Por que ‘com mim’ virou ‘comigo’?
“Usamos ‘sem mim’ e não ‘sem eu’. Mas como ‘com mim’ virou ‘comigo’? E ‘com eu’ e ‘sem eu’ estão totalmente descartados?” (Duda Cardoso) “Com eu” e “sem eu” estão descartados porque o pronome pessoal neste caso, não sendo sujeito, deve ser oblíquo (mais sobre isso aqui). Passemos então à questão realmente interessante da consulta […]
“Usamos ‘sem mim’ e não ‘sem eu’. Mas como ‘com mim’ virou ‘comigo’? E ‘com eu’ e ‘sem eu’ estão totalmente descartados?” (Duda Cardoso)

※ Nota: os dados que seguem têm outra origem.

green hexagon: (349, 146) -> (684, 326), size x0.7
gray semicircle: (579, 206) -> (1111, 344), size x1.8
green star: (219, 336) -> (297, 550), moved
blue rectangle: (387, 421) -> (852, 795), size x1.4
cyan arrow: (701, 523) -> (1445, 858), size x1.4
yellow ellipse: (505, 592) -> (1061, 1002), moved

“Com eu” e “sem eu” estão descartados porque o pronome pessoal neste caso, não sendo sujeito, deve ser oblíquo (mais sobre isso aqui). Passemos então à questão realmente interessante da consulta de Duda: por que “com mim” virou “comigo” é uma história curiosa que se passa no século XIII, na transição entre o português antigo e o moderno.

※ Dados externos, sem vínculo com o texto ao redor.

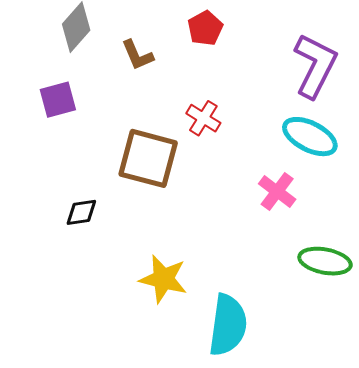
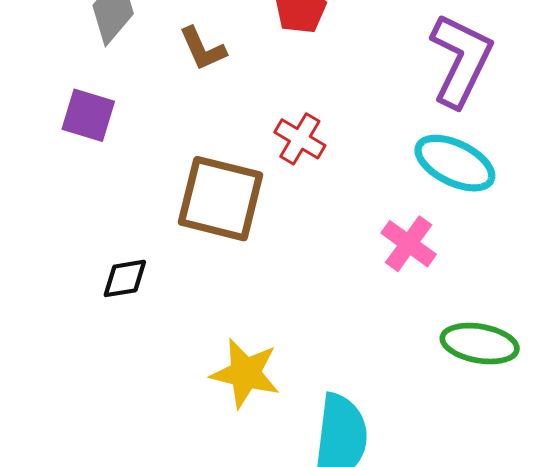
purple square: (58, 100) -> (88, 115), turned 33

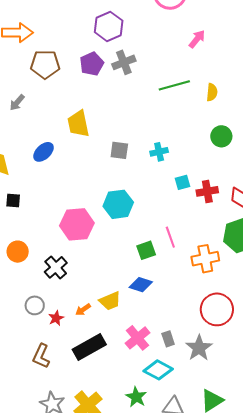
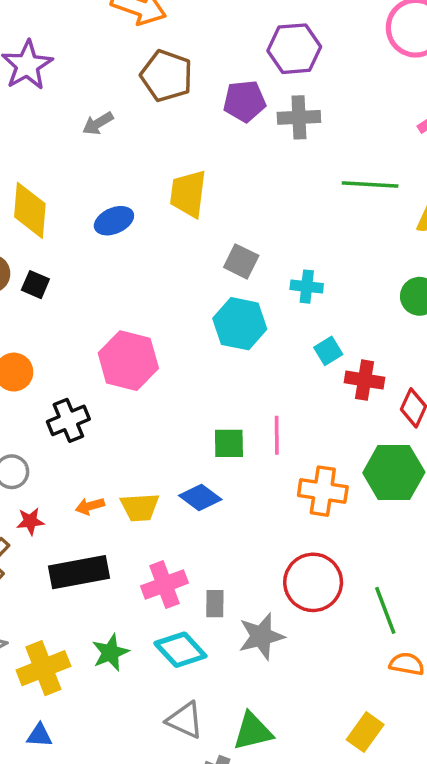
cyan square: (182, 182) -> (328, 351), turned -35
cyan hexagon: (118, 204) -> (240, 324), moved
red star: (56, 318) -> (30, 521), moved
green star: (136, 397) -> (110, 652), moved

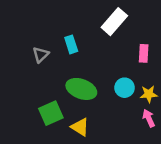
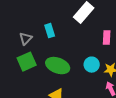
green square: (51, 113) -> (27, 62), moved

Em textos arcaicos usava-se nesses casos a forma migo – e também tigo (segunda pessoa do singular), sigo (terceira do singular), nosco (primeira do plural) e vosco (segunda do plural).

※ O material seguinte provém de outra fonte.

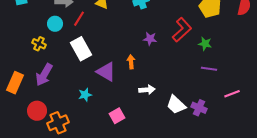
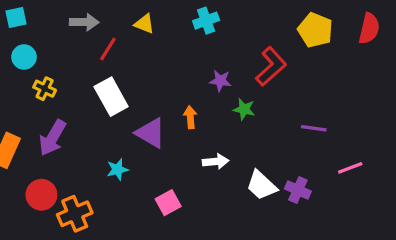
cyan circle: (55, 24) -> (24, 57), moved
green star: (205, 44) -> (244, 109), moved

A ideia de “com” estava embutida em todas essas palavras desde o latim que lhes dera origem. Migo, por exemplo, era um termo oriundo de mecum, ou seja, me + cum, termo em que a preposição cum vinha aglutinada após o pronome. O mesmo processo ocorreu nos outros vocábulos citados no parágrafo anterior, variando apenas o pronome.
Ocorre que a noção do papel relacional desse cum não demorou a se perder, levando os falantes ao uso de uma preposição anteposta, com + migo, para reforçar a pretendida ideia de companhia. O que nasceu como um pleonasmo escandaloso – com + mim + com – acabou virando lei.
Posso imaginar os sabichões medievais horrorizados com tal “erro”, prevendo a decadência irremediável da língua nas redes sociais da época, conhecidas como adegas e casas de pasto.
Como sempre ocorre com os sabichões, aqueles também estavam enganados.